History professor Peter Baldwin has a piece on the similarities between America and Europe. One interesting bit, quoted by Reason (via Instapundit), observes:
Income is more disproportionately distributed in the US than in Western Europe. In 1998, for example, the richest 1 per cent of Americans took home 14 per cent of total income, while in Sweden the figure was only about 6 per cent. Wealth concentration is another matter, however. The richest 1 per cent of Americans owned about 21 per cent of all wealth in 2000. Some European nations have higher concentrations than that. In Sweden-despite that nation’s egalitarian reputation-the figure is 21 per cent, exactly the same as for the Americans. And if we take account of the massive moving of wealth offshore and off-book permitted by Sweden’s tax authorities, the richest 1 per cent of Swedes are proportionately twice as well off as their American peers.

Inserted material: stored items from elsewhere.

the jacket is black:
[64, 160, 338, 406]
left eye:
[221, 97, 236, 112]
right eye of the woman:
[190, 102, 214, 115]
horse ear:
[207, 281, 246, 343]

I think this underscores the fact that America is the nation of new money, while Europe (or Sweden at least) is about old money. In America, the land of opportunity, an entrepreneur can start a business that makes his or her fortune, and literally millions do. Opportunity leads to income inequality, because most people (due to lesser talent or inclination) will not become entrepreneurs. In Europe, great wealth tends to be inherited to a much greater extent. You can see this in the numbers above; how else can you get wealth inequality without income inequality?

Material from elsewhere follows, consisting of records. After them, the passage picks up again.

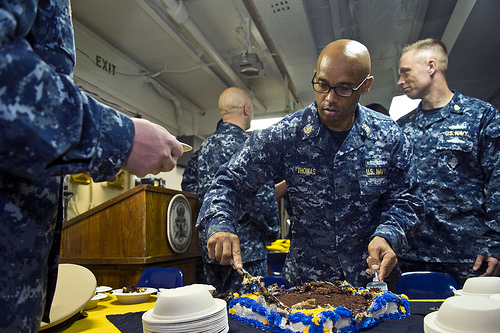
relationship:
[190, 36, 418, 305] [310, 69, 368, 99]
man wearing glasses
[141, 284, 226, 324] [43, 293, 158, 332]
bowls on table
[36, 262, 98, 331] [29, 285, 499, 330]
white plate on table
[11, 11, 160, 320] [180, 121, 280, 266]
man wearing uniform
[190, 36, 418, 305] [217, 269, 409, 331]
man cutting cake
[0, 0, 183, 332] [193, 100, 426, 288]
man in man's uniform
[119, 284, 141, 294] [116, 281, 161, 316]
cake in bowl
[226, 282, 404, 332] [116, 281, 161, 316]
cake in bowl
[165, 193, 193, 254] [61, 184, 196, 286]
emblem on podium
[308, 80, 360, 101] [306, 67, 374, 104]
frame on glasses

What this illustrates is that income equality shouldn’t even be a goal. All income equality does is keep people from becoming rich. It bars the gates to affluence. Instead, the goal ought to be freedom, to place no obstacles in front of any person’s right to realize his or her potential. Naturally, some people will become rich. That’s a good thing.
POSTSCRIPT: Yes, I realize that by using Baldwin’s numbers to highlight a difference rather than a similarity I am missing his point.